If you watch many documentaries these days, you're sick of filmmakers putting their mugs and ruminations on camera, whether germane to the subject or not. But there's a real intensity to Ben-Levy's soul-searching in My Kid Could Paint That, as he weighs emotional attachment to the Olmsteads and their expectation of loyalty against his own nagging doubts and the golden prospect of a vérité exposé.
My Kid Could Paint That provokes on numerous levels. Regardless of whether she's all that or not, can so much scrutiny cynical or flattering be good for Marla? As the title suggests, Ben-Levy's film also examines deep populist hostility toward abstract (as opposed to traditional representational) art. Perhaps the only question this fascinating documentary doesn't address is one that lands between artistic-value and cult-of-personality terrains. If Marla Olmstead turns out not to be sole creator of these paintings, why are they suddenly worth less? The oil canvases are vividly colored, complex, often ravishing. I'd be thrilled to have a print, let alone an original.

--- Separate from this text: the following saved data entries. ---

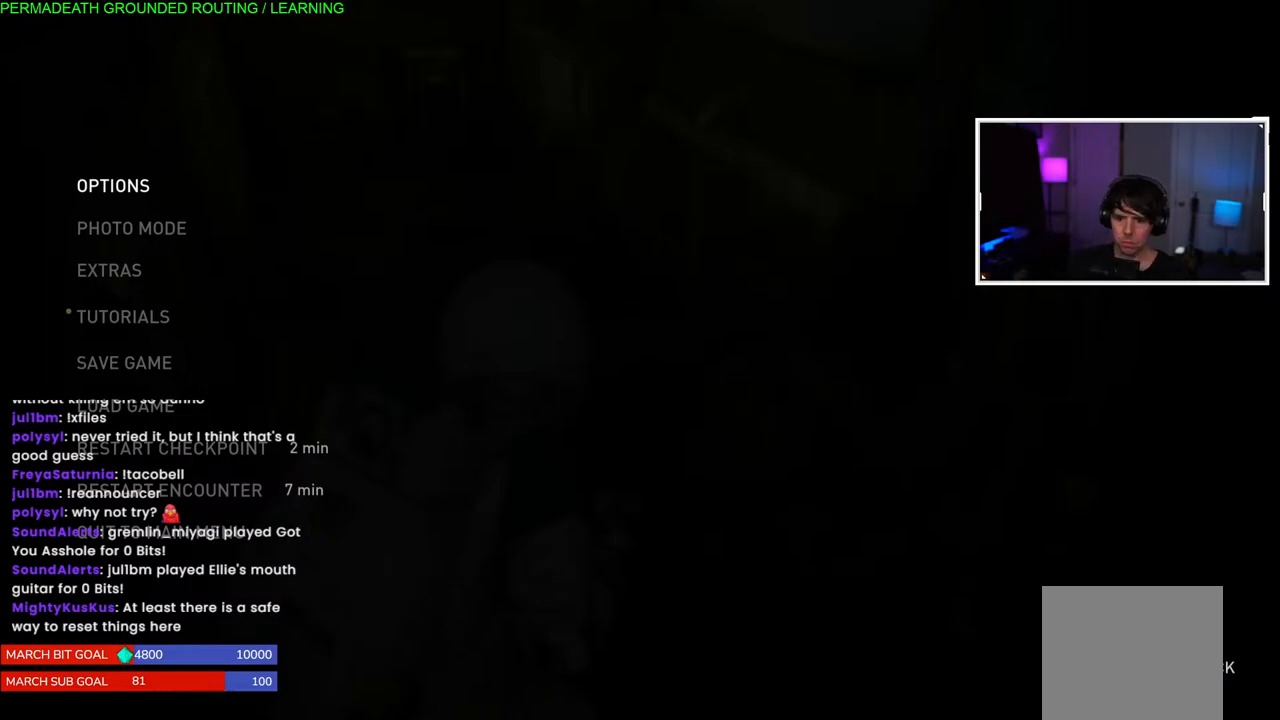
Gameplay with a controller (PlayStation layout); each line is a JSON object with the inputs held at the frame after it. "events" lists button and stick changes between this image and that frame as [ms after this image, input, new state], when the widget could be followed in between. Not read: L3.
{"buttons": ["START"], "left_stick": "center", "right_stick": "center", "events": [[483, "START", "down"]]}
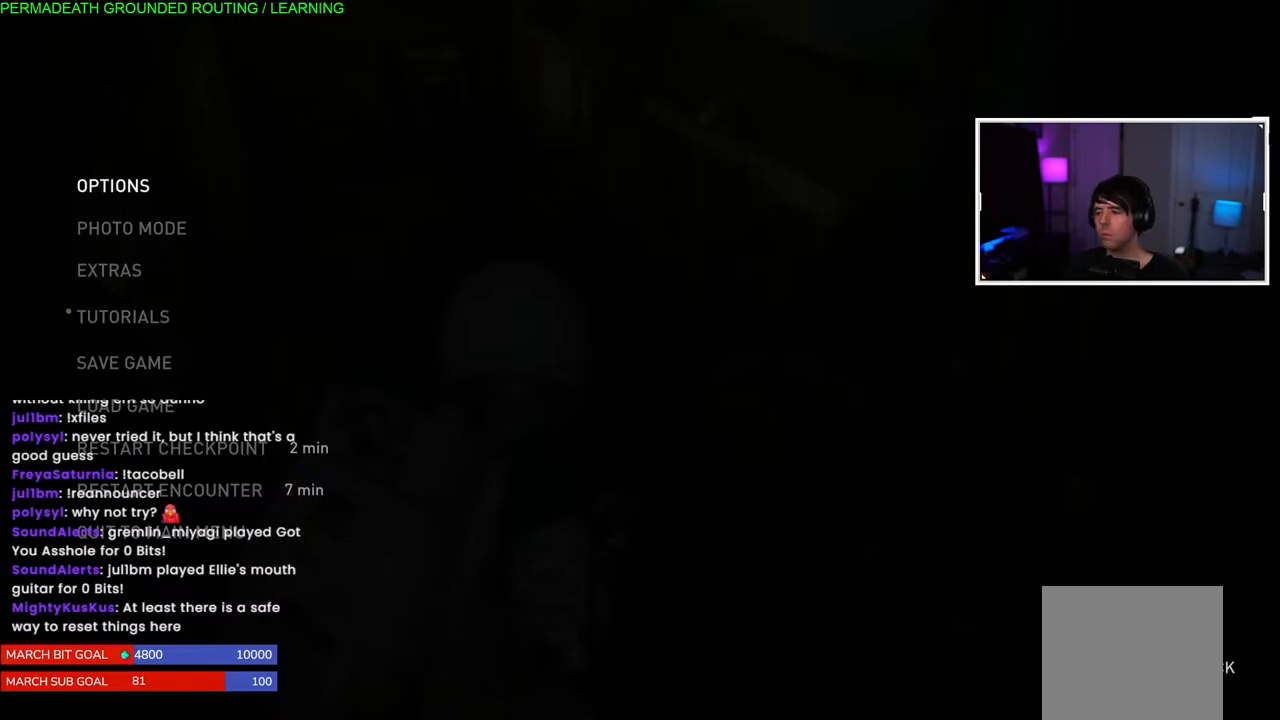
{"buttons": [], "left_stick": "center", "right_stick": "left", "events": [[83, "START", "up"], [333, "right_stick", "left"]]}
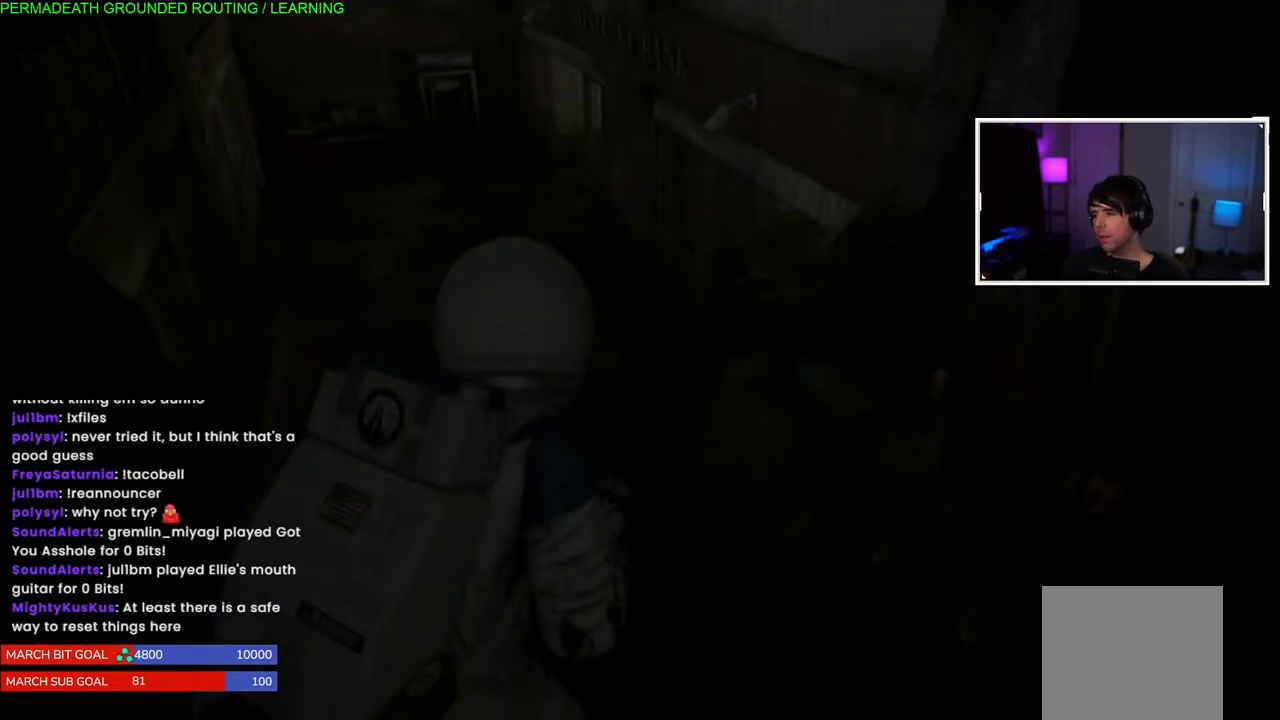
{"buttons": [], "left_stick": "left", "right_stick": "center", "events": [[17, "left_stick", "left"], [100, "right_stick", "center"]]}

The creepiest folks in My Kid Could Paint That are those whose art appreciation gets turned off the moment it occurs they've enjoyed something possibly not created by an adorable, towheaded child. They've invested so much in the prodigy image they can't see the still-beautiful product that remains. They are pederasts of an acceptable sort people who only wuv something as long as it comes from a certifiably "pure" source. Innocence-fetishizing Mrs. Lovejoys are always the first to condemn adults who might well be damaged former prodigies themselves. It's a microcosm of the hypocrisy that raises hysteria over mythically elevated levels of child sexual abuse, while caring little about those myriad ill-raised kids who end up welfare mothers or otherwise inconvenient adults.